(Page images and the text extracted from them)
- - - -
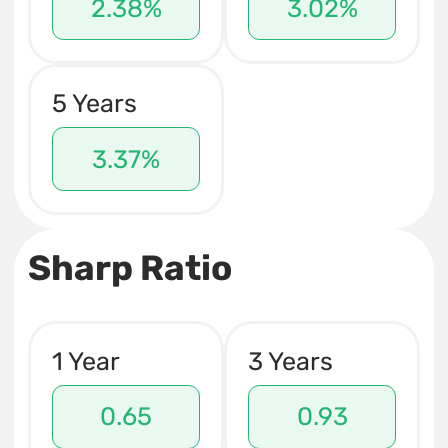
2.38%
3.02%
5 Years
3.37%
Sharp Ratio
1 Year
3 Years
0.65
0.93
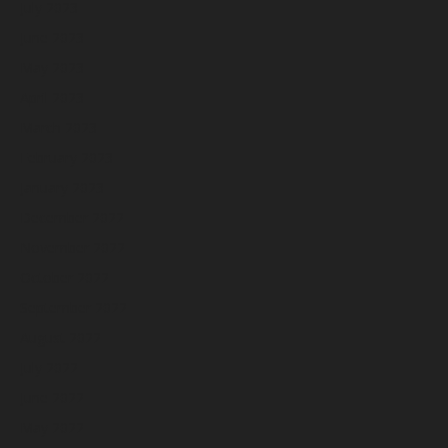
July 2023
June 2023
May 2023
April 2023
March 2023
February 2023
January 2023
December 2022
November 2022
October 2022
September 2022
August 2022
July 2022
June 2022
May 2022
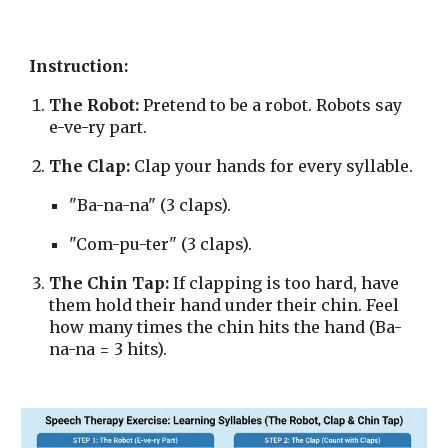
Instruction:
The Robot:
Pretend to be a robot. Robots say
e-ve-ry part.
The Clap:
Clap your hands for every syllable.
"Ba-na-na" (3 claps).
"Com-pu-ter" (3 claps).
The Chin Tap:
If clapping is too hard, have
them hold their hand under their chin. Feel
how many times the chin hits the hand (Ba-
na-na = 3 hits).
- - - -
EXERCISE DESCRIPTION: Copy out every line of text read from the records above, word for word and in the same order, and leave out the pictures.

RESULT FOR THIS TASK:
2.38%
3.02%
5 Years
3.37%
Sharp Ratio
1 Year
3 Years
0.65
0.93
July 2023
June 2023
May 2023
April 2023
March 2023
February 2023
January 2023
December 2022
November 2022
October 2022
September 2022
August 2022
July 2022
June 2022
May 2022
Instruction:
The Robot:
Pretend to be a robot. Robots say
e-ve-ry part.
The Clap:
Clap your hands for every syllable.
"Ba-na-na" (3 claps).
"Com-pu-ter" (3 claps).
The Chin Tap:
If clapping is too hard, have
them hold their hand under their chin. Feel
how many times the chin hits the hand (Ba-
na-na = 3 hits).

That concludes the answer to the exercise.